I have been lurking for quite sometime on this forum, and I just thought I’d introduce myself to the forum.
My name is Seddig, I am fairly new beekeeper 2 years now, I run 2 hives in my backyard, one of them is a TBH, I joined this forum almost a year ago.
My start with bees was not planned at all, it started when I managed to catch a swarm while I was driving on a farms road, with the help of local beekeeper I installed the swarm in a lang hive, it was my luck that those bees I collected were gentle, since then I started to read about beekeeping, and try to learn as much as I can, during my search for information I came across this forum, and became a member so I can get access to the valuable information from experienced beekeepers.
Here I am after 2 years from that swarm catching I can say I can manage my 2 hives independently.
Thank you all for the great forum, and wish you all the best.
By the way: you have to deal with my poor English, I have done my best to compose this post without mistakes.

LBK
Seddig


----------



## c10250 (Feb 3, 2009)

Welcome!


----------



## Joel (Mar 3, 2005)

*Beesource worldwide!*

Greetings from the USA Seddig. Our English is good but you may have to deal with our spelling from time to time! 

Welcome to the board and please share as much about beekeeping in Libya as you can, it certainly is a new horizon for most of us!


----------



## Bizzybee (Jan 29, 2006)

From the rhetoric that gets stirred up now and then, one wouldn't think we understand each other sometimes. So don't sweat it dude! Just jump in the middle of it and enjoy yourself! Glad to have you with us!


----------



## Bear Creek Steve (Feb 18, 2009)

*Beekeeping in Libya*

Seddig,

Welcome to BeeSource.com. You will learn many things at this website and get lots of answers. Just feel free to ask your questions and we will all help you out. Be aware that if you ask the same question of two beekeepers you will get three answers. Years ago I was in Libya.
Bear Creek Steve


----------



## josethayil (Jul 17, 2008)

Hi there, just wondering what bees do you use in libya?


----------



## tecumseh (Apr 26, 2005)

welcome aboard seddig. what kind of bees might you have in north africa? 

my ain't we gettin' real international here at beesource? which is a good thing, I would think.


----------



## Libyan Beekeeper (Jun 24, 2008)

Thank you all for the warm welcome,

Iam so happy that i found such a community i may need to ask about bees. i will never hesitate to aske anything no matter how stupid it maybe.

well the bees iam having are likely to be italian, in this country I couldnt get an answer to what races of bees that exsist. and Its very difficult to find out as Its all mixed up races.

I will try to post some pIctures of my bees just for your courisity,and i might get an answer from you guys..

LBK
Seddig


----------



## Libyan Beekeeper (Jun 24, 2008)

Bear Creek Steve said:


> Seddig,
> 
> Welcome to BeeSource.com.

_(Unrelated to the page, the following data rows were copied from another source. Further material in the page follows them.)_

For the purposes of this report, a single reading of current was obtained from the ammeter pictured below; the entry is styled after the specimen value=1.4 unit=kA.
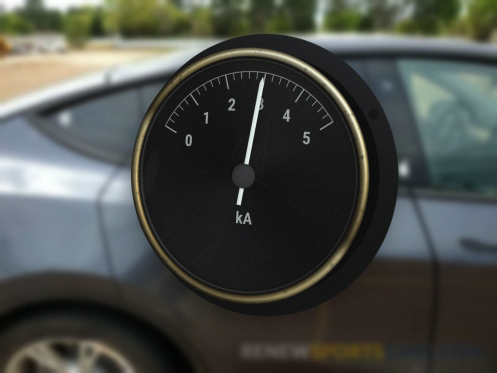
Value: value=3 unit=kA
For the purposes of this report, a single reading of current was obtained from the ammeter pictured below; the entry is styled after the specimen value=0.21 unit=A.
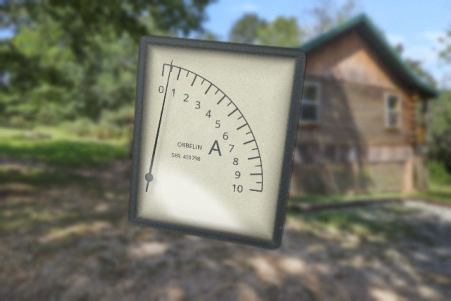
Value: value=0.5 unit=A
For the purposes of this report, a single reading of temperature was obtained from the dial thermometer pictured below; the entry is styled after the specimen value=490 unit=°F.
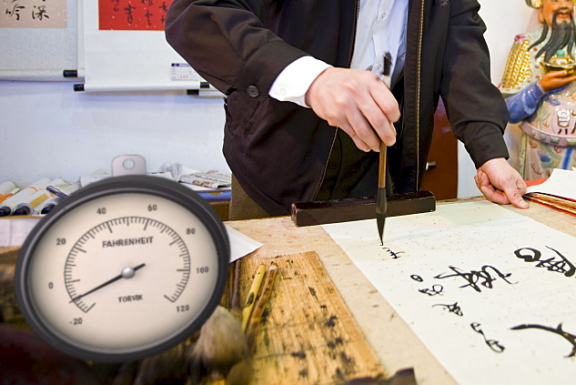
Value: value=-10 unit=°F
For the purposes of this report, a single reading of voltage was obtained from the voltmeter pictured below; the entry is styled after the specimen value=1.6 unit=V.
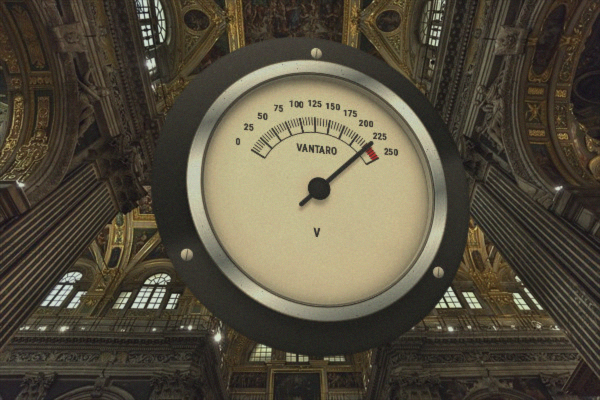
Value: value=225 unit=V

You will learn many things at this website and get lots of answers. Just feel free to ask your questions and we will all help you out. Be aware that if you ask the same question of two beekeepers you will get three answers. Years ago I was in Libya.
> Bear Creek Steve


Hi Bear Creek Steve,

Thank you very much for the welcom, Certainly i will learn more from this website and dont worry i will storm you with questions as soon as it come up.

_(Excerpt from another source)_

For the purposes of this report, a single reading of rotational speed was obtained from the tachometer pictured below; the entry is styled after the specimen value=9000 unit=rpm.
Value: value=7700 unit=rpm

Its very nice to know that you were in Libya, Were you in Oil fields Business??

LBK

SEddig


----------



## Elwood (Apr 8, 2009)

Seddig,
Your English is plenty good enough for me to understand. Welcome.


----------



## Michael Bush (Aug 2, 2002)

>I have done my best to compose this post without mistakes.

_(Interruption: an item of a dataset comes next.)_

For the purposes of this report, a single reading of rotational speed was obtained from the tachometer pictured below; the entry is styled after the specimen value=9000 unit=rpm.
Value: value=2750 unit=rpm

And I believe you succeeded...

Welcome.


----------



## Bear Creek Steve (Feb 18, 2009)

*Libya*

Seddig,

In the late1950's I assisted with some mapping work all over the country, but not with the oil industry.

Bear Creek Steve


----------



## seamuswildhoney (Jul 24, 2008)

welcome from south carolina i got into beekeeping because of the bees coming to me they got into a mobile home about to be moved cost me $320 usd so i kept the bees now 20 hives later i love bees more than ever i even gave a girl in the dominican republic an apitherapy sting she shook my right hand with her used to be crippled hand before i left. my fiancee is from nigeria, she wants to start beekeeping there! where are those mean african bees?


----------



## heaflaw (Feb 26, 2007)

Welcome Seddig. As well as you learning from posts from us here in the US, we are hoping we can also learn from you. If you know of ways that beekeepers in Libya do things differently, please let us know. Hopefully other beekeepers from your area will contribute also.


----------